According to experts, this rise in remortgaging is partly attributable to the number of consumers using the process to release cash from their property to bolster their income.

Alice Watson, head of marketing for insurance at Canada Life, said: “The figures from UK Finance show older homeowners have become increasingly comfortable drawing on property wealth – from their own home or from their buy-to-let portfolio – to help support their lifestyles.

“The rise in buy-to-let remortgages also suggests landlords are keen to unlock the value in their portfolios. There are buy-to-let mortgage products available to over-55s which allow them to release cash tax-free, while leaving their portfolio intact and allowing them to continue to draw on its rental income.”

Dave Harris, chief executive at equity release lender More 2 Life, agreed, adding remortgaging was clearly growing in popularity.

He said: “For older homeowners in particular, a lack of suitable, affordable housing and high stamp duty costs can make the idea of downsizing seem unattractive. 

“Remortgaging, however, can allow them to renovate their existing home or adapt the property to suit their changing needs in retirement.”

The trend has been mirrored in the equity release space over the past few years. 
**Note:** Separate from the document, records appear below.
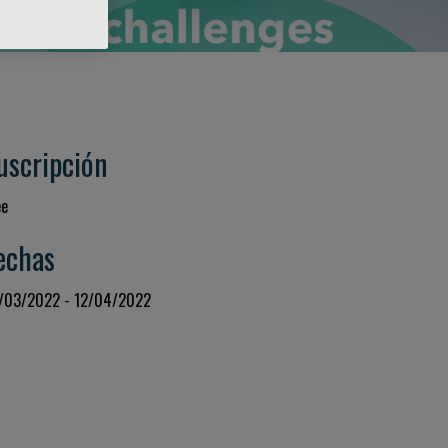
uscripción
ee
echas
/03/2022 - 12/04/2022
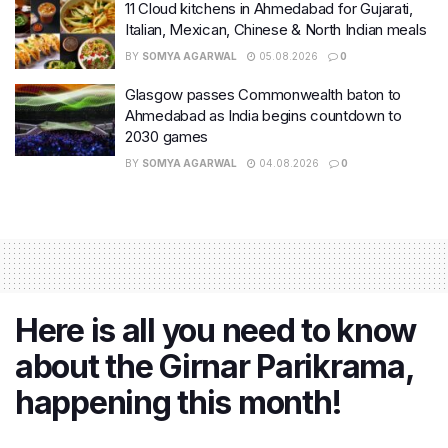
11 Cloud kitchens in Ahmedabad for Gujarati,
Italian, Mexican, Chinese & North Indian meals
BY
SOMYA AGARWAL
05.08.2026
0
Glasgow passes Commonwealth baton to
Ahmedabad as India begins countdown to
2030 games
BY
SOMYA AGARWAL
04.08.2026
0
Here is all you need to know
about the Girnar Parikrama,
happening this month!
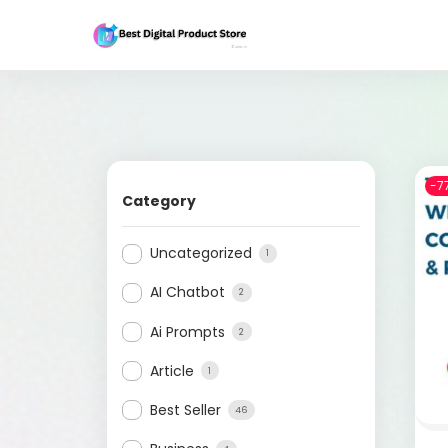
-7
Category
Uncategorized
1
AI Chatbot
2
Ai Prompts
2
Article
1
Best Seller
46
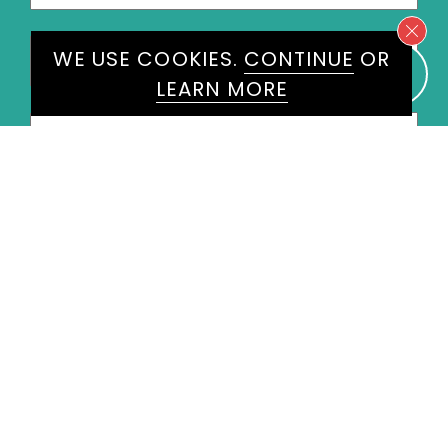
Last
WE USE COOKIES.
CONTINUE
OR
Name
*
LEARN MORE
Email
*
Phone
*
United
States
+1
Speakers
Ryan Parke
×
Message
*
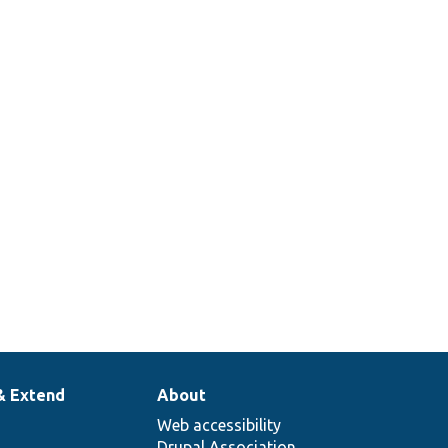
& Extend
About
Web accessibility
Drupal Association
Data from the Equity Release Council shows older homeowners released about £15m from their properties each working day in 2019.

This added up to a hefty £3.92bn over the year, 170 per cent more than the £1.45bn released from property in 2015.

Equity release is a lifetime mortgage which allows consumers to ‘release’ cash from their home providing they have a certain amount of equity in the property and are above 55 years old.

The interest rate on the borrowed cash ‘rolls up’ — meaning the interest is added to the value of the loan — so the consumer does not pay anything except for fees until the loan is paid off, and the loan does not need to be paid until the customer either dies or moves into long-term care.

It has become more popular over the past few years as some homeowners heading into retirement struggled to stretch their pension pot to sustain their lifestyle, while others had interest-only mortgages with hefty capital to yet to pay.

Mr Harris said: “[Equity release] can help these homeowners secure the funding they need. Advisers play a hugely important role in ensuring that these borrowers are aware of all the options available to them. 

“By looking holistically at a client’s finances, advisers can support and guide retirees to the best solution for their particular circumstances, so that they can adapt their homes to suit their needs in later life.”

Sarah Drakard, IFA at Cruze Financial Solutions, said: "I definitely think this is an increasing trend. There’s a whole generation that have under-funded pensions, didn’t repay their mortgages and used their salaries to enjoy.

"I’m now seeing a huge rise in enquiries for equity release to either repay interest-only mortgages or to create income. Often clients have had to help their children buy already so they feel they have ‘had their inheritance’ and then feel less concerned about what is left and that which is left is just a bonus.

"It's generally seen as a safe bet that property prices will rise and the cost of equity release interest being at an all time low it makes them feel safe, but property prices haven’t been rising so it’s important advisers really do make them aware of the risk of eroding equity and the cost of interest long term."